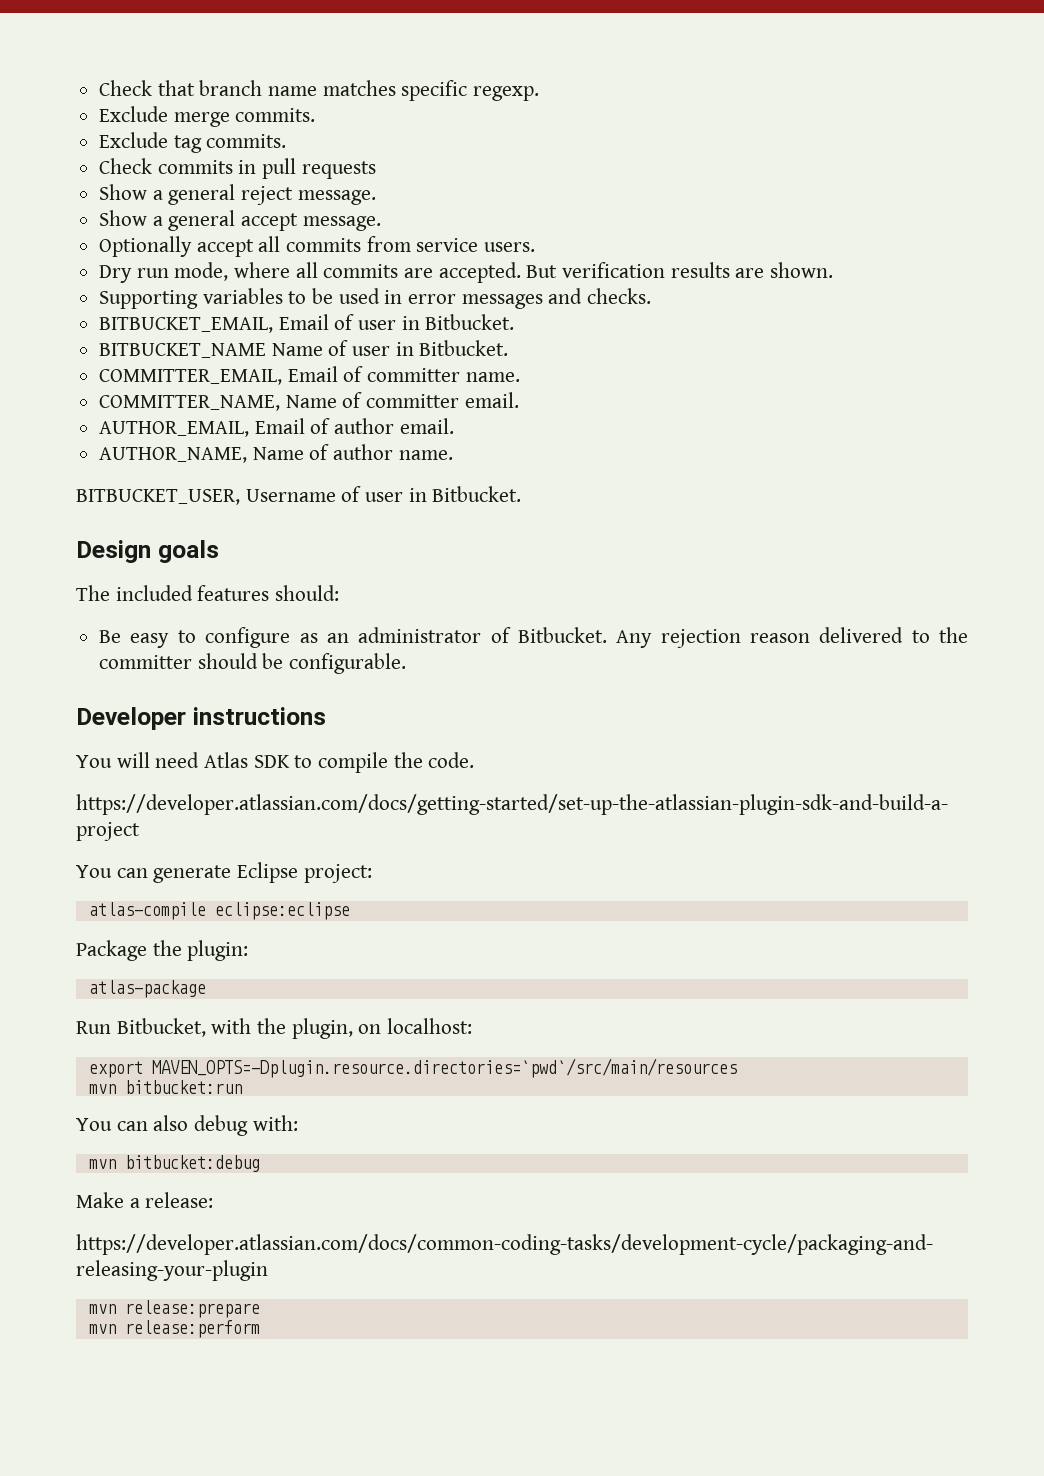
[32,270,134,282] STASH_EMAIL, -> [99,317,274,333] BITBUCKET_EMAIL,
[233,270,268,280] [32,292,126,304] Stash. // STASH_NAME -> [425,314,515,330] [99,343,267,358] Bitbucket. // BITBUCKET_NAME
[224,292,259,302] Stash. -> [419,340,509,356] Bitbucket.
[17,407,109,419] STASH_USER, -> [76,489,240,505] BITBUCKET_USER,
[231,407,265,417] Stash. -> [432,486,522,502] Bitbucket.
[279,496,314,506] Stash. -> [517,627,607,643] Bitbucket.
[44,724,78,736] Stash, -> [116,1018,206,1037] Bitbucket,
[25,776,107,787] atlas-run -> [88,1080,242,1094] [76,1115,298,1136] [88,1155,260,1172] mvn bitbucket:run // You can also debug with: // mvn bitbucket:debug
= = = = = = =
### TASK PROMPT
Everything from the line containing "[233,270,268,280] [32,292,126,304] Stash." to the last line of the material above should be printed exactly, both ends included.

### RESPONSE TO THIS TASK
[233,270,268,280] [32,292,126,304] Stash. // STASH_NAME -> [425,314,515,330] [99,343,267,358] Bitbucket. // BITBUCKET_NAME
[224,292,259,302] Stash. -> [419,340,509,356] Bitbucket.
[17,407,109,419] STASH_USER, -> [76,489,240,505] BITBUCKET_USER,
[231,407,265,417] Stash. -> [432,486,522,502] Bitbucket.
[279,496,314,506] Stash. -> [517,627,607,643] Bitbucket.
[44,724,78,736] Stash, -> [116,1018,206,1037] Bitbucket,
[25,776,107,787] atlas-run -> [88,1080,242,1094] [76,1115,298,1136] [88,1155,260,1172] mvn bitbucket:run // You can also debug with: // mvn bitbucket:debug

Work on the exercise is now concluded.